START Supplied records

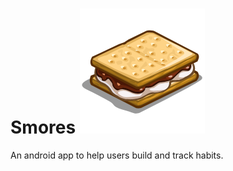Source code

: # Smores ![Smores!](/doc/Smores-icon.png "Smores")
An android app to help users build and track habits.
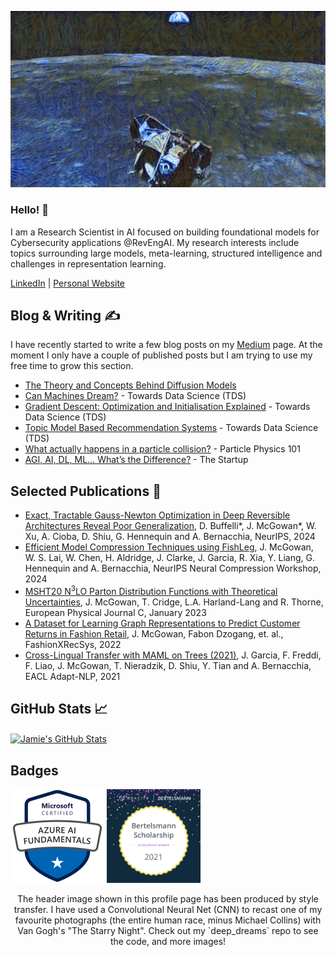 ![starry night apollo 11](https://github.com/jamie-mcg/jamie-mcg/blob/add_photos/Pictures/starry_moon_final.png)

### Hello! 👋 

I am a Research Scientist in AI focused on building foundational models for Cybersecurity applications @RevEngAI. My research interests include topics surrounding large models, meta-learning, structured intelligence and challenges in representation learning.

[LinkedIn](www.linkedin.com/in/jamiewmcgowan) | [Personal Website](https://jamie-mcg.github.io/)

## Blog & Writing &#x270d;

I have recently started to write a few blog posts on my [Medium](https://j-w-mcgowan18.medium.com/) page. At the moment I only have a couple of published posts but I am trying to use my free time to grow this section.

* [The Theory and Concepts Behind Diffusion Models](https://jamie-mcg.github.io/blog/2024/diffusion/)
* [Can Machines Dream?](https://medium.com/towards-data-science/can-machines-dream-2fdf7afa7fdb) - Towards Data Science (TDS)
* [Gradient Descent: Optimization and Initialisation Explained](https://medium.com/towards-data-science/gradient-descent-optimisation-and-initialisation-explained-1f945e9943bd) - Towards Data Science (TDS)
* [Topic Model Based Recommendation Systems](https://medium.com/towards-data-science/topic-model-based-recommendation-systems-a02d198408b7) - Towards Data Science (TDS)
* [What actually happens in a particle collision?](https://medium.com/particle-physics-101/what-actually-happens-in-a-particle-collision-7f5f94db8b0e) - Particle Physics 101
* [AGI, AI, DL, ML… What’s the Difference?](https://medium.com/swlh/agi-ai-dl-ml-whats-the-difference-cfdf749667c9) - The Startup

## Selected Publications :page_facing_up:
* [Exact, Tractable Gauss-Newton Optimization in Deep Reversible Architectures Reveal Poor Generalization](https://arxiv.org/abs/2411.07979), D. Buffelli*, J. McGowan*, W. Xu, A. Cioba, D. Shiu, G. Hennequin and A. Bernacchia, NeurIPS, 2024
* [Efficient Model Compression Techniques using FishLeg](https://arxiv.org/abs/2412.02328), J. McGowan, W. S. Lai, W. Chen, H. Aldridge, J. Clarke, J. Garcia, R. Xia, Y. Liang, G. Hennequin and A. Bernacchia, NeurIPS Neural Compression Workshop, 2024
* [MSHT20 N<sup>3</sup>LO Parton Distribution Functions with Theoretical Uncertainties](https://arxiv.org/pdf/2207.04739), J. McGowan, T. Cridge, L.A. Harland-Lang and R. Thorne, European Physical Journal C, January 2023
* [A Dataset for Learning Graph Representations to Predict Customer Returns in Fashion Retail](https://arxiv.org/abs/2302.14096), J. McGowan, Fabon Dzogang, et. al., FashionXRecSys, 2022
* [Cross-Lingual Transfer with MAML on Trees (2021)](https://aclanthology.org/2021.adaptnlp-1.8/), J. Garcia, F. Freddi, F. Liao, J. McGowan, T. Nieradzik, D. Shiu, Y. Tian and A. Bernacchia, EACL Adapt-NLP, 2021

## GitHub Stats &#x1f4c8;

<!-- <p align='center'>
<img align="center" src="https://github-readme-stats.vercel.app/api?username=jamie-mcg&theme=react&show_icons=True&count_private=True"/>
</p> -->
<!-- <a href="https://github.com/jamie-mcg/jamie-mcg">
  <img align="center" src="https://github-readme-stats.vercel.app/api/top-langs/?username=jamie-mcg&hide=java,html&title_color=ffffff&text_color=c9cacc&icon_color=2bbc8a&bg_color=1d1f21" />
</a> -->
<a href="https://github.com/jamie-mcg/jamie-mcg">
  <img align="center" src="https://github-readme-stats.vercel.app/api?username=jamie-mcg&theme=react&show_icons=True&count_private=True&title_color=ffffff&text_color=c9cacc&icon_color=2bbc8a&bg_color=1d1f21" alt="Jamie's GitHub Stats" />
</a>

## Badges

<a href="https://www.linkedin.com/in/jamiewmcgowan/"><img height="150" src="https://github.com/jamie-mcg/jamie-mcg/blob/main/Pictures/microsoft-certified-azure-ai-fundamentals.png"></a>
<a href="https://www.linkedin.com/in/jamiewmcgowan/"><img height="150" src="https://github.com/jamie-mcg/jamie-mcg/blob/main/Pictures/Bertelsmann%2BBadge%2BPhase%2B2.jpeg"></a>



<p align='center'>
  The header image shown in this profile page has been produced by style transfer. I have used a Convolutional Neural Net (CNN) to recast one of my favourite photographs (the entire human race, minus Michael Collins) with Van Gogh's "The Starry Night". Check out my `deep_dreams` repo to see the code, and more images!
</p>

<!--
**jamie-mcg/jamie-mcg** is a ✨ _special_ ✨ repository because its `README.md` (this file) appears on your GitHub profile.

Here are some ideas to get you started:

- 🔭 I’m currently working on ...
- 🌱 I’m currently learning ...
- 👯 I’m looking to collaborate on ...
- 🤔 I’m looking for help with ...
- 💬 Ask me about ...
- 📫 How to reach me: ...
- 😄 Pronouns: ...
- ⚡ Fun fact: ...
-->
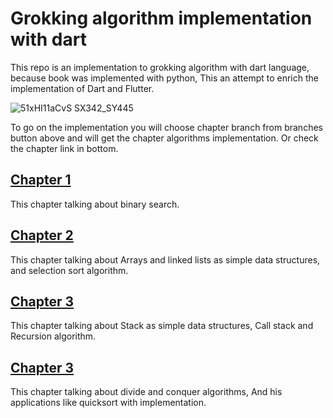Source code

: # Grokking algorithm implementation with dart
This repo is an implementation to grokking algorithm with dart language, because book was implemented with python, This an attempt to enrich the implementation of Dart and Flutter.


![51xHI11aCvS _SX342_SY445_](https://github.com/AhmedIdress/grokking-algorithm-implementation-with-dart/assets/65000632/60d03048-abc3-461a-9430-6d7c9b48a2f9)


To go on the implementation you will choose chapter branch from branches button above and will get the chapter algorithms implementation.
Or check the chapter link in bottom.

## [Chapter 1](https://github.com/AhmedIdress/grokking-algorithm-implementation-with-dart/tree/chapter-1)

This chapter talking about binary search.

## [Chapter 2](https://github.com/AhmedIdress/grokking-algorithm-implementation-with-dart/tree/chapter-2)

This chapter talking about Arrays and linked lists as simple data structures, and selection sort algorithm.

## [Chapter 3](https://github.com/AhmedIdress/grokking-algorithm-implementation-with-dart/tree/chapter-3)

This chapter talking about Stack as simple data structures, Call stack and Recursion algorithm.

## [Chapter 3](https://github.com/AhmedIdress/grokking-algorithm-implementation-with-dart/tree/chapter-4)

This chapter talking about divide and conquer algorithms, And his applications like quicksort with implementation.
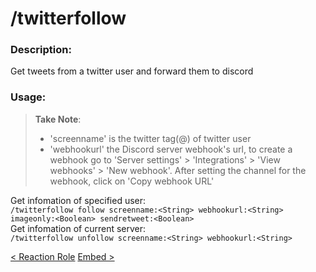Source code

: # /twitterfollow

### Description:
Get tweets from a twitter user and forward them to discord<br>

### Usage:
> **Take Note**:<br>
> - 'screenname' is the twitter tag(@) of twitter user
> - 'webhookurl' the Discord server webhook's url, to create a webhook go to 'Server settings' > 'Integrations' > 'View webhooks' > 'New webhook'. After setting the channel for the webhook, click on 'Copy webhook URL'<br>

Get infomation of specified user:<br>
`/twitterfollow follow screenname:<String> webhookurl:<String> imageonly:<Boolean> sendretweet:<Boolean>`<br>
Get infomation of current server:<br>
`/twitterfollow unfollow screenname:<String> webhookurl:<String>`<br>

<a class="button prev" href="./#/commands/utilitycommands/reactrole" role="button">< Reaction Role</a>
<a class="button next" href="./#/commands/utilitycommands/embed" role="button">Embed ></a>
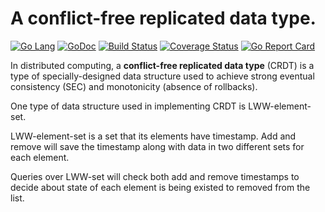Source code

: # A conflict-free replicated data type.

[![Go Lang](http://kavehmz.github.io/static/gopher/gopher-front.svg)](https://golang.org/)
[![GoDoc](https://godoc.org/github.com/kavehmz/lww?status.svg)](https://godoc.org/github.com/kavehmz/lww)
[![Build Status](https://travis-ci.org/kavehmz/lww.svg?branch=master)](https://travis-ci.org/kavehmz/lww)
[![Coverage Status](https://coveralls.io/repos/kavehmz/lww/badge.svg?branch=master&service=github)](https://coveralls.io/github/kavehmz/lww?branch=master)
[![Go Report Card](https://goreportcard.com/badge/github.com/kavehmz/lww)](https://goreportcard.com/report/github.com/kavehmz/lww)


In distributed computing, a __conflict-free replicated data type__ (CRDT) is a type of specially-designed data structure used to achieve strong eventual consistency (SEC) and monotonicity (absence of rollbacks).

One type of data structure used in implementing CRDT is LWW-element-set.

LWW-element-set is a set that its elements have timestamp. Add and remove will save the timestamp along with data in two different sets for each element.

Queries over LWW-set will check both add and remove timestamps to decide about state of each element is being existed to removed from the list.
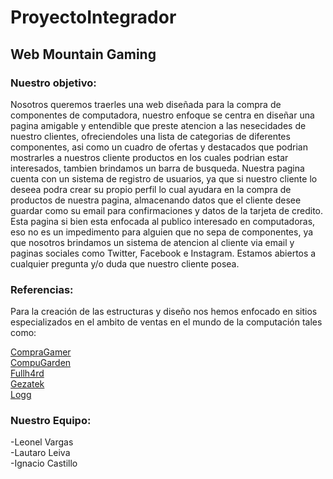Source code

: # ProyectoIntegrador

## Web Mountain Gaming

### Nuestro objetivo:

Nosotros queremos traerles una web diseñada para la compra de componentes de computadora, nuestro enfoque se centra en diseñar una pagina amigable y entendible que preste atencion
a las nesecidades de nuestro clientes, ofreciendoles una lista de categorias de diferentes componentes, asi como un cuadro de ofertas y destacados que podrian mostrarles a nuestros
cliente productos en los cuales podrian estar interesados, tambien brindamos un barra de busqueda.
Nuestra pagina cuenta con un sistema de registro de usuarios, ya que si nuestro cliente lo deseea podra crear su propio perfil lo cual ayudara en la compra de productos de nuestra
pagina, almacenando datos que el cliente desee guardar como su email para confirmaciones y datos de la tarjeta de credito.
Esta pagina si bien esta enfocada al publico interesado en computadoras, eso no es un impedimento para alguien que no sepa de componentes, ya que nosotros brindamos un 
sistema de atencion al cliente via email y paginas sociales como Twitter, Facebook e Instagram. Estamos abiertos a cualquier pregunta y/o duda que nuestro cliente posea.

### Referencias:

Para la creación de las estructuras y diseño nos hemos enfocado en sitios especializados en el ambito de
ventas en el mundo de la computación tales como:

[CompraGamer](https://www.Compragamer.com)  
[CompuGarden](https://www.Compugarden.com.ar)  
[Fullh4rd](https://www.fullh4rd.com.ar)  
[Gezatek](https://wwww.gezatek.com.ar)  
[Logg](https://wwww.logg.com.ar)



### Nuestro Equipo:

-Leonel Vargas  
-Lautaro Leiva  
-Ignacio Castillo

END Supplied records

Task requirements >>
Report each line of the material in which the string "linkedin" occurs.

Answer for this exercise >>
[LinkedIn](www.linkedin.com/in/jamiewmcgowan) | [Personal Website](https://jamie-mcg.github.io/)
<a href="https://www.linkedin.com/in/jamiewmcgowan/"><img height="150" src="https://github.com/jamie-mcg/jamie-mcg/blob/main/Pictures/microsoft-certified-azure-ai-fundamentals.png"></a>
<a href="https://www.linkedin.com/in/jamiewmcgowan/"><img height="150" src="https://github.com/jamie-mcg/jamie-mcg/blob/main/Pictures/Bertelsmann%2BBadge%2BPhase%2B2.jpeg"></a>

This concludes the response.